直到太阳升起老高,石山大叔才走进位于一线庄村子南面的河湾公园。他这次来,是想多看一眼这个春风吹得游人醉的地方。同时,有一件激情难耐的事情他想去做,他要在离开这里之前去满足一下自己的表现欲。
河湾里的水,透明澄澈,看得清水下几尺深地方的游鱼。他见到有游人直接从河中取水解渴,觉得很新奇,也走下台阶蹲下身去,对着明镜似的水面照了照,自己和自己傻笑了一阵子,然后也像某些游人那样伸出手去满满地捧起一大捧河水汩汩地喝下肚去。他咂了咂嘴,喉咙里立刻充满了甜润、清凉、舒爽的感觉。
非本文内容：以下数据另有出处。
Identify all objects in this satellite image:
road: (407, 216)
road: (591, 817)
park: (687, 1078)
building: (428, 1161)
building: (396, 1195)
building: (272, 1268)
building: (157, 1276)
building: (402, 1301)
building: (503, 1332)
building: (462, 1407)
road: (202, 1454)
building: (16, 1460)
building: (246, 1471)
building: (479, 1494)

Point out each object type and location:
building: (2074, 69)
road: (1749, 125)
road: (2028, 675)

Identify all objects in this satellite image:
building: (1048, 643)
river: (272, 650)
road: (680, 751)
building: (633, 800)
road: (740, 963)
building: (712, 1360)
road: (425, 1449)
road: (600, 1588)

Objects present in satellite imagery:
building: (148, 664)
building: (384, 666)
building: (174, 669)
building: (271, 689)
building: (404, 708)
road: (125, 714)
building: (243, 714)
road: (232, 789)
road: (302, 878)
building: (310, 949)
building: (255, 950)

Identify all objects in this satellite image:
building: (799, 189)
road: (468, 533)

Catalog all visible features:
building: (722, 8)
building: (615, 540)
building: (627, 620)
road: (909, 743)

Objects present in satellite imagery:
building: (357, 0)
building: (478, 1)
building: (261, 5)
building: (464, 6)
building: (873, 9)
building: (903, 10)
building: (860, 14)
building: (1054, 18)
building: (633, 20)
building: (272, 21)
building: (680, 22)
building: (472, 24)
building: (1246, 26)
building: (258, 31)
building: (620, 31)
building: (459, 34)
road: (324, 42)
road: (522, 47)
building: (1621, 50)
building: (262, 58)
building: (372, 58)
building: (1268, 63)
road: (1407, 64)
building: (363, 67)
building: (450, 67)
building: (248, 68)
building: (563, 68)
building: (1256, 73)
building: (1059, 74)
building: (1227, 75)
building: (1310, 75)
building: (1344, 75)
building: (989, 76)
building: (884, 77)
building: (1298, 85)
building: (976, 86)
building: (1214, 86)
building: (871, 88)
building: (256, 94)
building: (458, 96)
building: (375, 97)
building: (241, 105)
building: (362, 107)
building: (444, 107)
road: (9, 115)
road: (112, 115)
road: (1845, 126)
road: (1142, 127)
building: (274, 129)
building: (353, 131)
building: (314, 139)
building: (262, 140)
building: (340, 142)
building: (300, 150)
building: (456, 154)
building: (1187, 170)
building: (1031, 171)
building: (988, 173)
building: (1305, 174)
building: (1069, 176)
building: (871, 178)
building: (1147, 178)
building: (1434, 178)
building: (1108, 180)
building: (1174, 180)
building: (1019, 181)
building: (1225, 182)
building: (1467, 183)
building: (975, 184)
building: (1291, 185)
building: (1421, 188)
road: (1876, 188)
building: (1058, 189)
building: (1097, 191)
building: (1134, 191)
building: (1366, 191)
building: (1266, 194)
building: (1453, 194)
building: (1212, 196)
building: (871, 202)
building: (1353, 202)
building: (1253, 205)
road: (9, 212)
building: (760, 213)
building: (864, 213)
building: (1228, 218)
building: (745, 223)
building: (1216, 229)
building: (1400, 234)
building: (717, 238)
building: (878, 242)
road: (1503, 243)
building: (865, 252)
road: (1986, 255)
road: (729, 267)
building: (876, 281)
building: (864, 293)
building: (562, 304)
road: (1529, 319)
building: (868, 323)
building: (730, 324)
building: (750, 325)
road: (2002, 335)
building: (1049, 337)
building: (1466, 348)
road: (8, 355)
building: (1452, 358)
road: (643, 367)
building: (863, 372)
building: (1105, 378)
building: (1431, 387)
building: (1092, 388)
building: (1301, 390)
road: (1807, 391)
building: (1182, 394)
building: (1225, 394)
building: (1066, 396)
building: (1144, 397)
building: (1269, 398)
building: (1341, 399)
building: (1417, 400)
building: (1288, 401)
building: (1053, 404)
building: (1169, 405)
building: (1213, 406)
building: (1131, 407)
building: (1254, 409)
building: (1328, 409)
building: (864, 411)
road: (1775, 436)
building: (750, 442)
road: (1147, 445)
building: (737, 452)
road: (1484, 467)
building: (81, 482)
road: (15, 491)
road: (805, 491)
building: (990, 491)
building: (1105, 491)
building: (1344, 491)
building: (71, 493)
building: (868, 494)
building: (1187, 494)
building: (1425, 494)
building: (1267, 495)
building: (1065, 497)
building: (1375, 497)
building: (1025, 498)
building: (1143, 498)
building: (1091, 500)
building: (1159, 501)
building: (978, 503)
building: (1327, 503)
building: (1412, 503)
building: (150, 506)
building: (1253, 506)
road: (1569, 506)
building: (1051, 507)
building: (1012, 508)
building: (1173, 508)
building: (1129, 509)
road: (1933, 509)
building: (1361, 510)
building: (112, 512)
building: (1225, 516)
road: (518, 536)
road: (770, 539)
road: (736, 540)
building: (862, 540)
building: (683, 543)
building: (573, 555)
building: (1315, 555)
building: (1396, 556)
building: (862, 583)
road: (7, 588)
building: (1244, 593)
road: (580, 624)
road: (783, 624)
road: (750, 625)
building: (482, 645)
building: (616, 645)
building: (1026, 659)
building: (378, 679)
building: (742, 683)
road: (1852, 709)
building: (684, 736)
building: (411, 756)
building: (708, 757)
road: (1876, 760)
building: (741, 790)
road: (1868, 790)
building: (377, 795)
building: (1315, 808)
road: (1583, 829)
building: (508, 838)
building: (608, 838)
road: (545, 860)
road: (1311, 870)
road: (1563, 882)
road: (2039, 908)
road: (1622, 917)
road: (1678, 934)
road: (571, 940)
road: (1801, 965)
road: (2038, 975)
“难怪游人都说,污染一词已经被一线庄人从字典里挖去了呢!”他唸咕着爬上岸来,见不远处的一座凉亭子那里已经聚集了好些人,赶忙把沾在手上的河水甩了甩就走了过去。
石山大叔知道,此亭叫做“讲经亭”,据说很早以前常有高僧在此讲解经文。而如今这里成了老人们图说天下、演讲故事的地方。前两天经过这里时,他就心情激荡,最终好不容易被按捺下去。谁知道,回去以后竟然连着两天睡不着觉。今天终于还是按捺不住他那浑身的表现欲,还是来了。否则,他怕他永远再也睡不安宁呢!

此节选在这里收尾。